Yan Mandenas selaku DPR-RI dan kelompoknya terus menggencarkan pemekaran Provinsi agar membendung tuntutan Hak menentukan nasib sendiri. Bupati-bupati dan eksekutif yang terafiliasi dalam partai-partai nasional mendukung pemekaran, bahkan dari kelompok agama, dan memunculkan tokoh-tokoh Papua yang membawa kesadaran menjajah Papua. Kelompok ini tidak dilihat secara netral sebagai bagian dari penderitaan rakyat, justru kelompok ini memperparah penindasan masyarakat. Bahkan mereka juga adalah bagian dari meluluskan agenda G20 di Bali.
Dengan melihat ini, segalah macam kebijakan pemerintah kolonial Indonesia yang berdampak pada ancaman genosida, ekosida dan etosida secara sistematis dan terstruktur diatas tanah Papua Barat, maka, kami Aliansi Mahasiswa Papua (AMP) Komite Kota Bali menyatakan sikap tegas, bahwa:
Pertama: Menentang KTT G-20 dan Berikan Hak Menentukan Nasib Sendiri Sebagai Solusi Demokratis Bagi Bangsa Papua Barat.
Kedua: Cabut UU Otonomi Khusus Jilid II, dalam kebijakan UU Nomor 21 Tahun 2021.
Ketiga: Hentikan Produk Hukum Pemekaran yang dipaksanakan atas nama pembangunan dan kesetaan kesejahteraan semua terhadap rakyat Papua Barat.
Keempat: Berikan akses Internasional, Jurnalis Independen untuk ke Papua Barat dan menginvestigasi segala bentuk kejahatan kemanusiaan di tanah Papua Barat.
Kelima: Cabut UU Nomor 21 Tahun 2021 Tentang Perubahan Undang-undang Nomor 21 Tahun 2001.
Keenam: Hentikan rencana pemekaran provinsi di tanah Papua, yang merupakan politik pendudukan dan politik pecah belah di Papua Barat;
Ketujuh: Tarik Militer Organik dan non-organic dari seluruh Tanah Papua.
Kedelapan: Elit Politik Papua stop mengatasnamakan rakyat Papua mendorong pemekaran demi memperpanjang kekuasaan dan menjadi alat penindas bagi rakyat Papua Barat.

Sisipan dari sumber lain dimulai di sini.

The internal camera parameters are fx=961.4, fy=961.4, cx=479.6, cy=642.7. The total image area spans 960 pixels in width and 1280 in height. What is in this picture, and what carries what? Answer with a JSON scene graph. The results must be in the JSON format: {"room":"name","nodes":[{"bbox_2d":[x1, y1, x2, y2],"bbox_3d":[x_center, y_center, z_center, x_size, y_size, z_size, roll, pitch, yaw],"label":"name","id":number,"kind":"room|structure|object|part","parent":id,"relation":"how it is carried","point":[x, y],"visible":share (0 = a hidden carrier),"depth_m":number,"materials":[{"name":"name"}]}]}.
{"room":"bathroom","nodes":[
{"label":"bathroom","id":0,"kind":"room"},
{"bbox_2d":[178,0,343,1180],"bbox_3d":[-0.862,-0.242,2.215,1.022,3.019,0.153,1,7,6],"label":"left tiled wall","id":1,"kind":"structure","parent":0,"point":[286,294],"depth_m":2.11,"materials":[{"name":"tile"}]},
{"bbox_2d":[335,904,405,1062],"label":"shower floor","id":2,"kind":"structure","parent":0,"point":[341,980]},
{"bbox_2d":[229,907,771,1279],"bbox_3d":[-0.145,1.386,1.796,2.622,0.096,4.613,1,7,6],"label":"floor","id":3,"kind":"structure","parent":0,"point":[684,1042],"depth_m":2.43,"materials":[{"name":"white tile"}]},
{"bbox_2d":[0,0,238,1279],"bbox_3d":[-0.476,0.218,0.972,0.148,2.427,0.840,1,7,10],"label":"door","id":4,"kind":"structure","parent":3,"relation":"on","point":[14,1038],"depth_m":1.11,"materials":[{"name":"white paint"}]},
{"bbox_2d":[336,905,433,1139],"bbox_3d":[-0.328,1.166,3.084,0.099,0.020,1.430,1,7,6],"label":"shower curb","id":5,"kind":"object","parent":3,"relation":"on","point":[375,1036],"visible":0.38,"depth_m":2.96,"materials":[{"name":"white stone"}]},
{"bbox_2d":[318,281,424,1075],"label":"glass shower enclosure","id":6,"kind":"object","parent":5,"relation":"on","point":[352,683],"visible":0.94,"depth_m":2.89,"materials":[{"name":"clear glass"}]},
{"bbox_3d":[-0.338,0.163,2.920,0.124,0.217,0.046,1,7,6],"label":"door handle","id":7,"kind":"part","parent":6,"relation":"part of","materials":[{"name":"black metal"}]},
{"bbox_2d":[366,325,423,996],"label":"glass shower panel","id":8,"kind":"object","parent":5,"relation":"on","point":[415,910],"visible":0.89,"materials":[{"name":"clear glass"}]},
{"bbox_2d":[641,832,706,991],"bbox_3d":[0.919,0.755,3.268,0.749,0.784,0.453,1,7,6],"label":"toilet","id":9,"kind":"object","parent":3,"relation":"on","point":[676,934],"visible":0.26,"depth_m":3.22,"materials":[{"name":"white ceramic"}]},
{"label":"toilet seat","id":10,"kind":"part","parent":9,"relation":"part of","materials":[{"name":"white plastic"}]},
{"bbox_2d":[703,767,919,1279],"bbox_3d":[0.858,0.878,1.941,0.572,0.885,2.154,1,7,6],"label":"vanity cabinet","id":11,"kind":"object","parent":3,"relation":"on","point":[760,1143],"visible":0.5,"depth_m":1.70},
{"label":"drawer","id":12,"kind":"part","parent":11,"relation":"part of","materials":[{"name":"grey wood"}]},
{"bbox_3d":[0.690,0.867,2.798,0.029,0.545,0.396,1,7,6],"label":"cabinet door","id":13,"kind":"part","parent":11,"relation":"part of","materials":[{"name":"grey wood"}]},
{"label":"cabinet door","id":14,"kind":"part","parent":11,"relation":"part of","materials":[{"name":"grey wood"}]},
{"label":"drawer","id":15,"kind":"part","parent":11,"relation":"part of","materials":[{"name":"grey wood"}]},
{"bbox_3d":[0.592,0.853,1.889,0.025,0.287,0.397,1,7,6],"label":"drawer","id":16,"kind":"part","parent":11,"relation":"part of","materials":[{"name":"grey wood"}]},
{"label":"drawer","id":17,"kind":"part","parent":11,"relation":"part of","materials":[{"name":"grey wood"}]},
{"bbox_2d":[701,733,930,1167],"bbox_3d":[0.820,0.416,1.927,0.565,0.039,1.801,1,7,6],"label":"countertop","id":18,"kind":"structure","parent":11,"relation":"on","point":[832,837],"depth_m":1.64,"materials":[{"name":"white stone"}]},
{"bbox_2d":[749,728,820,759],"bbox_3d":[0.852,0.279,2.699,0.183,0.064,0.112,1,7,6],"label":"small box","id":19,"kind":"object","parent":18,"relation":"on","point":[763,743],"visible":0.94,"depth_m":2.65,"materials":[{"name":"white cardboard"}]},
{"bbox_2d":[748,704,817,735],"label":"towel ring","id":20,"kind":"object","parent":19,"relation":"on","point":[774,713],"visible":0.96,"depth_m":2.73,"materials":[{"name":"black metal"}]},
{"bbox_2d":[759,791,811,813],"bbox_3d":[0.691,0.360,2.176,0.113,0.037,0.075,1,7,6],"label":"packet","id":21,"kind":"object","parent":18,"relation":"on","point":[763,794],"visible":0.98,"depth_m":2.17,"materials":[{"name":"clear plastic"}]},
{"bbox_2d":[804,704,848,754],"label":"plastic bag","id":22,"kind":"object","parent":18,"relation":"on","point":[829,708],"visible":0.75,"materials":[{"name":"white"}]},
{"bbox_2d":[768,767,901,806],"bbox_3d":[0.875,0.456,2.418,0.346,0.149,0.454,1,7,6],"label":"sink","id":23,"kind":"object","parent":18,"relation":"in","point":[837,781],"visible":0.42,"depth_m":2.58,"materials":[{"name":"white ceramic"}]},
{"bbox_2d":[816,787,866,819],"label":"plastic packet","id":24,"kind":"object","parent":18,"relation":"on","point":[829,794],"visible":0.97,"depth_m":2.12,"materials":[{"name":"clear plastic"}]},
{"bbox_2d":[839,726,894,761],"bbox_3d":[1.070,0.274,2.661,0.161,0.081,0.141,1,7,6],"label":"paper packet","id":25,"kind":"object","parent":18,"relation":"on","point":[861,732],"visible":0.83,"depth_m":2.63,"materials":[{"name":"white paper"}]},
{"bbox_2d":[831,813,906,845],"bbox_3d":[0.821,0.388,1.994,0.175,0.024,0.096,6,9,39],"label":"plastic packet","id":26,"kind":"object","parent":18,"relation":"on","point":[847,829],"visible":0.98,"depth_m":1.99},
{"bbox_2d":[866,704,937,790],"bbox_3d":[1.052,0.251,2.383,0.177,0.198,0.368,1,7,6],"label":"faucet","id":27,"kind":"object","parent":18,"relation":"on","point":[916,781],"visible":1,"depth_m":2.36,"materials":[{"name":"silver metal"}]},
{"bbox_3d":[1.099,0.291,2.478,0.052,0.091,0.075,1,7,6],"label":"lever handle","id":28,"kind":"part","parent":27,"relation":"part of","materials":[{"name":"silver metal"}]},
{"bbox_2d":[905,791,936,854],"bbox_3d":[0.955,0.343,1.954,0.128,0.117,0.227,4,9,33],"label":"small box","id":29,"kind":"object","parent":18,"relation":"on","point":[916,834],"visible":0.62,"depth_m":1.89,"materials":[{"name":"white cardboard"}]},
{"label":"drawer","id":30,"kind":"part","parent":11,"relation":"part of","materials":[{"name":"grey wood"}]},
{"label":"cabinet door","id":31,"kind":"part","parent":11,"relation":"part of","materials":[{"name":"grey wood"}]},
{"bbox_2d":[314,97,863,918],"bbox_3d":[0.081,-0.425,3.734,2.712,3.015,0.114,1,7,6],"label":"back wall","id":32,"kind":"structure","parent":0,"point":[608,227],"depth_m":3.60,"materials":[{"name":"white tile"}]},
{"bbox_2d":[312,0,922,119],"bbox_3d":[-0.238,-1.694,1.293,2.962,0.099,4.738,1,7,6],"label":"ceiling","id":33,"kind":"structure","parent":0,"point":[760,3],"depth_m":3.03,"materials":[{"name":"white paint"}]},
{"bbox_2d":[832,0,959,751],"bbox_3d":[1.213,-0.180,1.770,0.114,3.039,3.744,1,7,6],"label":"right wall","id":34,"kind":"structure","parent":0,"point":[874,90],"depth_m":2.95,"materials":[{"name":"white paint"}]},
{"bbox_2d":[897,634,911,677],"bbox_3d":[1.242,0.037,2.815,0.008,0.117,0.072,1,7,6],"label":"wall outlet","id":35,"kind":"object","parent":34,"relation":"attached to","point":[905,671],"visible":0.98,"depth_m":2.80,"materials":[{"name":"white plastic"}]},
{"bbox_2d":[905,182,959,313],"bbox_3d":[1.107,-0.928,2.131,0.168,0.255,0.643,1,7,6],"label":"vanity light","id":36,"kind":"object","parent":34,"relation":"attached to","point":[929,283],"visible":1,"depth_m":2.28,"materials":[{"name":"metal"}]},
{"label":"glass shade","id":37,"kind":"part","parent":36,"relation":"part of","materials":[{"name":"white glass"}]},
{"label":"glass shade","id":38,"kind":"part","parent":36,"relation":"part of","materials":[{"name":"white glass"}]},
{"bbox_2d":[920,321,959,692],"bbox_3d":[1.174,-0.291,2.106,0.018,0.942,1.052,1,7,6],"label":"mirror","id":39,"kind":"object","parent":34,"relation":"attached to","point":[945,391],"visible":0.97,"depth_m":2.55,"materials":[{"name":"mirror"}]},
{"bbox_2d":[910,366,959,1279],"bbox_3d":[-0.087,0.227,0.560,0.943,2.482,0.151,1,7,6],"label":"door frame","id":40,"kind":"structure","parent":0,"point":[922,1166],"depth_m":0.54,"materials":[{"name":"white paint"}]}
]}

Kesembilan: Bebaskan Victor Yeimo dan seluruh tahanan Politik di Tanah Papua tanpa syarat.
Kesepuluh: Segera hentikan rencana pembangunan bandara udara antariksa di Biak.
Kesebelas: Presiden Republik Indonesia dan Kabinetnya hentikan rancangan undang-undang pemekaran di Tanah Papua.
Kedua belas: Tutup semua perusahaan asing di seluruh Tanah Papua Barat: Freeport, LNG Tangguh, MIFEE, Blok Wabu.
Demikian pernyatan sikap ini kami buat, atas nama seluruh pejuang yang telah mati di atas tangan penjajah dan atas nama rakyat Papua Barat yang telah lama hidup dibawah rantai penindasan kolonialisme Indonesia dan kapitalisme, kami akan terus berjuang hingga terciptanya kemerdekaan sejati di atas bumi tercinta kita Papua Barat.